I remember the first Sunday in our new church building (after doing mobile church in a local high school for years):
- The sound system was amazing.
- The air conditioning worked.
- The seating was comfortable.
- And there was no hour-long setup or interference from an all-day volleyball tournament.
But you know the thing that excited me the most? Two words: Personal. Mixer.
No longer did I have to share a single monitor mix with a co-leader, three BVGs, five instrumentalists, and my neighbor’s dog. OK, so the dog might be an exaggeration.
While personal monitor mixing is immensely freeing compared to sharing wedges, it comes with its own set of issues that can be harmful to you, your team, and ultimately the congregation that you’re leading.
Like any tool we use for worship, we can use it poorly. Here are seven rookie mistakes you might be making with your personal mixer.
1. Wanting The “Perfect Mix”
The point of a monitor isn’t to give you a perfect house or studio mix. The monitor’s job is to keep you in-time and on-pitch.
So even though you CAN work to create a killer mix in your ears, you should just focus on what you need to keep from going off the rails (sonically and rhythmically).
2. Running Too Hot
Too loud, too old, right? Not when it comes to monitors. When you run your overall volume too hot, you’re either hurting your house mix or your hearing.
If you’re running your personal mixer into a powered monitor, stage volume could likely be an issue. Ask your sound tech if your volume is appropriate for the room.

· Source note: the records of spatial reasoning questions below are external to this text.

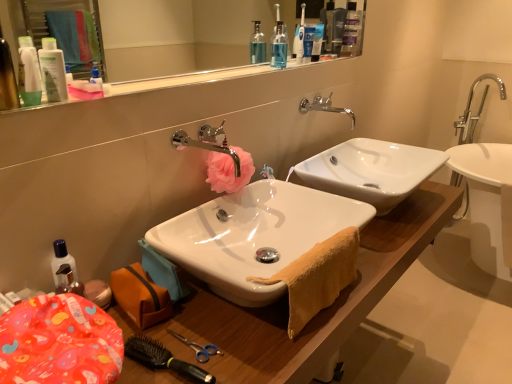
Identify the location of free space to the left of black plastic brush at lower left, placed as the second brush when sorted from front to back. (142, 338).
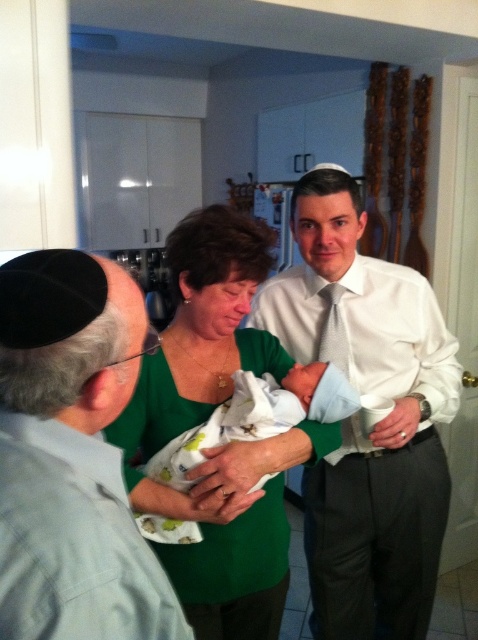
Based on the photo, is white cotton baby at center above white swaddled newborn at center?

No, white cotton baby at center is not above white swaddled newborn at center.

Find the location of `white cotton baby at center`. white cotton baby at center is located at coordinates (358, 417).

From the picture: Is white cotton baby at center thinner than green fabric shirt at center?

Incorrect, white cotton baby at center's width is not less than green fabric shirt at center's.

Is white cotton baby at center above green fabric shirt at center?

Actually, white cotton baby at center is below green fabric shirt at center.

Between point (310, 176) and point (226, 209), which one is positioned behind?

The point (310, 176) is behind.

This screenshot has width=478, height=640. I want to click on white cotton baby at center, so click(x=358, y=417).

Is the position of white cotton baby at center less distant than that of black fabric kippah at upper left?

No, white cotton baby at center is behind black fabric kippah at upper left.

Who is more distant from viewer, (384,314) or (55,355)?

Point (384,314)

Where is `white cotton baby at center`? The image size is (478, 640). white cotton baby at center is located at coordinates (358, 417).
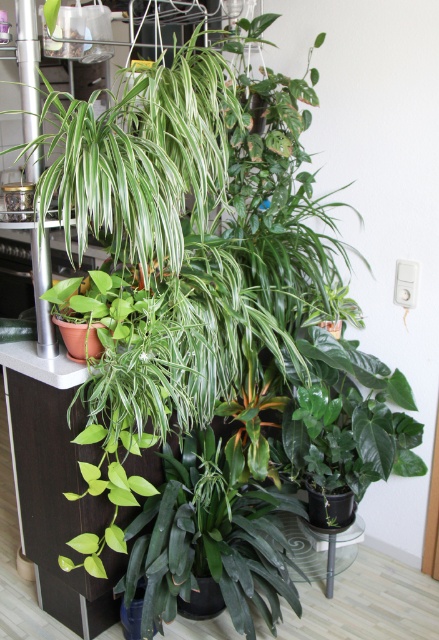
Question: In this image, where is green matte leafy plant at center-right located relative to green matte pothos at left?

Choices:
 (A) above
 (B) below

Answer: (B)

Question: Does green matte leafy plant at center-right have a greater width compared to green matte pothos at left?

Choices:
 (A) no
 (B) yes

Answer: (B)

Question: Which object appears farthest from the camera in this image?

Choices:
 (A) green matte leafy plant at center-right
 (B) green matte pothos at left

Answer: (A)

Question: Can you confirm if green matte leafy plant at center-right is bigger than green matte pothos at left?

Choices:
 (A) no
 (B) yes

Answer: (B)

Question: Which object is closer to the camera taking this photo?

Choices:
 (A) green matte pothos at left
 (B) green matte leafy plant at center-right

Answer: (A)

Question: Which point is farther from the camera taking this photo?

Choices:
 (A) (357, 400)
 (B) (114, 332)

Answer: (A)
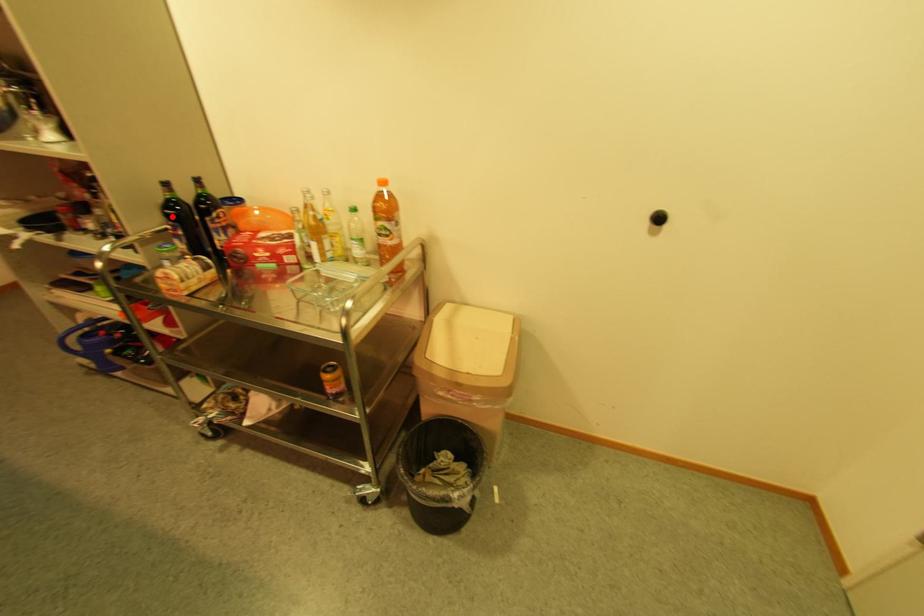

And if you’re running to IEMs, have mercy on your eardrums. I’m trying to get in the habit of turning down the master volume (or the volume on my pack) at least once during rehearsal and warm-ups. As we adjust individual channels, our overall volume can too easily creep up.
3. Not Panning
If you’re running IEMs rather than a powered monitor, you have the distinct advantage of panning individual instruments and voices along the stereo spectrum. Panning lets you hear everything more distinctly than having every element jammed in the center.
4. Turning Up Instead of Taking Out
This mistake is something I picked up from when we were using wedges. Each musician wants to hear more of him/herself in the monitor (the “more me” problem). It doesn’t take a genius to guess what happens if the sound tech accommodates each “more me” request.

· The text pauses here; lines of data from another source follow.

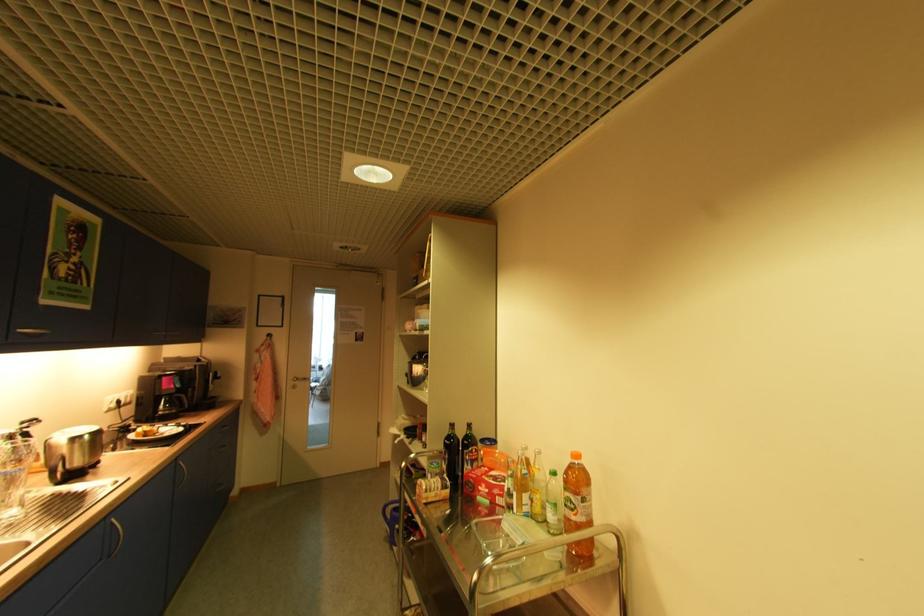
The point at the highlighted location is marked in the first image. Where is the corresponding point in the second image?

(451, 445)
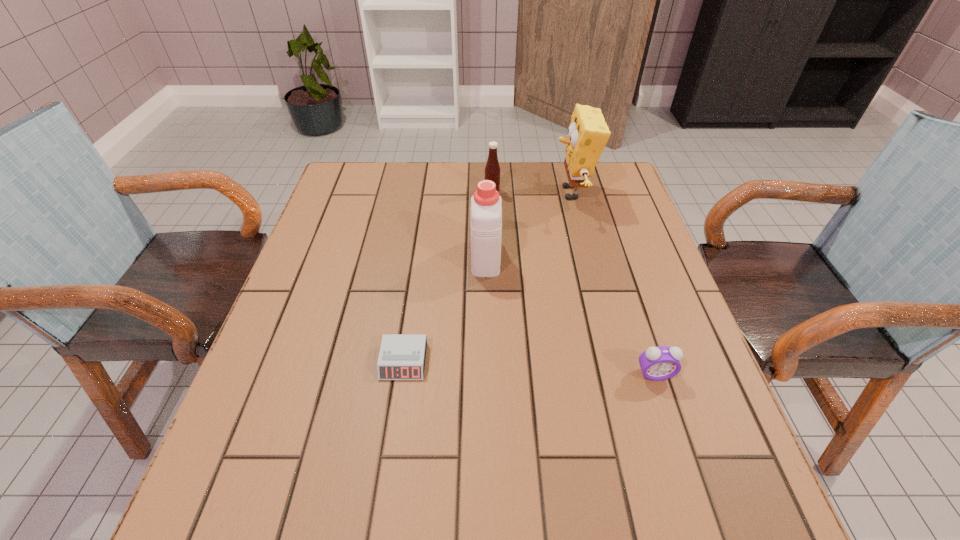
Identify the location of free point located on the handle side of the third nearest object. Image resolution: width=960 pixels, height=540 pixels. (485, 171).

This screenshot has width=960, height=540. In order to click on free location located on the handle side of the third nearest object in this screenshot , I will do `click(485, 171)`.

What are the coordinates of `vacant space situated 0.300m on the handle side of the third nearest object` in the screenshot? It's located at (485, 176).

The height and width of the screenshot is (540, 960). Identify the location of vacant space situated on the front of the third tallest object. (492, 215).

I want to click on free space located 0.130m on the face of the right alarm clock, so click(678, 447).

At what (x,y) coordinates should I click in order to perform the action: click on free space located 0.360m on the back of the left alarm clock. Please return your answer as a coordinate pair (x, y). Looking at the image, I should click on (422, 233).

The image size is (960, 540). I want to click on sponge positioned at the far edge, so click(588, 133).

Where is `Tabasco sauce that is positioned at the far edge`? Tabasco sauce that is positioned at the far edge is located at coordinates coord(492,169).

The height and width of the screenshot is (540, 960). What are the coordinates of `sponge located in the right edge section of the desktop` in the screenshot? It's located at (588, 133).

The width and height of the screenshot is (960, 540). Identify the location of alarm clock at the right edge. (658, 363).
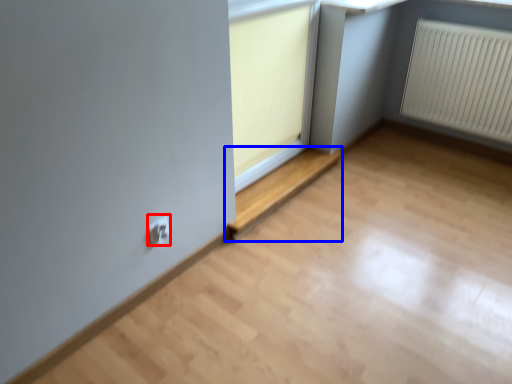
Question: Which object appears farthest to the camera in this image, electric outlet (highlighted by a red box) or window (highlighted by a blue box)?

Choices:
 (A) electric outlet
 (B) window

Answer: (B)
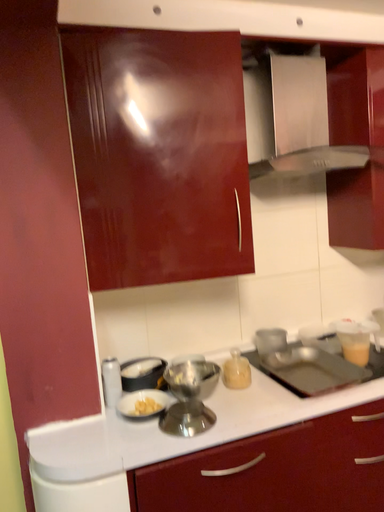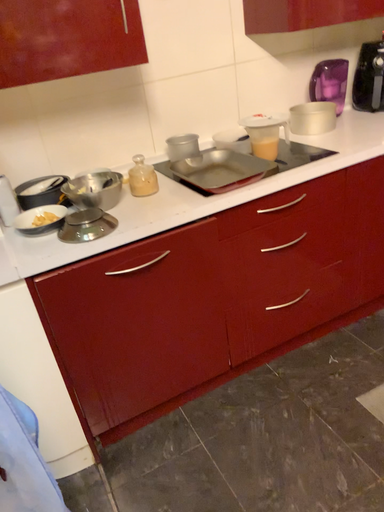
Question: How did the camera likely rotate when shooting the video?

Choices:
 (A) rotated right
 (B) rotated left

Answer: (A)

So I encouraged my sound techs to respond to a musician’s request for “more me” by asking, “What do you need less of in your monitor?”
The same goes for our personal mixer. When we turn up one element in our in-ear mix, that will bury another element. So we turn that element up. Which buries another. And just like that, you’ve topped out all your channels (and created a mess of a mix).
Remember, the monitor’s job is to keep you in-time and on-pitch. Take out or turn down what’s not essential to accomplish that job. And if you’re frustrated that your mix doesn’t sound like a studio recording, see Mistake #1.
5. Not saving your mix.
What happens when the youth pastor’s kid gets on the stage and starts turning knobs and pushing buttons on your monitor mixer sometime between rehearsal and Sunday? All that work to dial in your mix is gone.
Save your settings.
6. Click? What Click?
It’s disheartening to look at the settings of my team members’ Avioms and find that the click channel is turned way down (or even off). If your team runs a click track, turn it up. It’s the musical North Star helping your team stay together.
7. Too Much Me.
This is the milk and honey of the Personal Mixer Promised Land: I FINALLY get to hear myself!!
One problem: most players and singers take it too far. Their mixer becomes a mirror. All they want to do is admire their own sonic beauty.
Again, what’s going to keep you on-time and on-pitch? Hearing yourself, yes. Hearing ONLY yourself, no. Also, this is one of those places where team members can display maturity. It’s NOT all about me—musically or spiritually.
Like I mentioned before, the personal mixer is a tool just like our instrument, our microphone or our voices. We need to learn how to use it properly to help accomplish the goal of serving the congregation and worshiping God.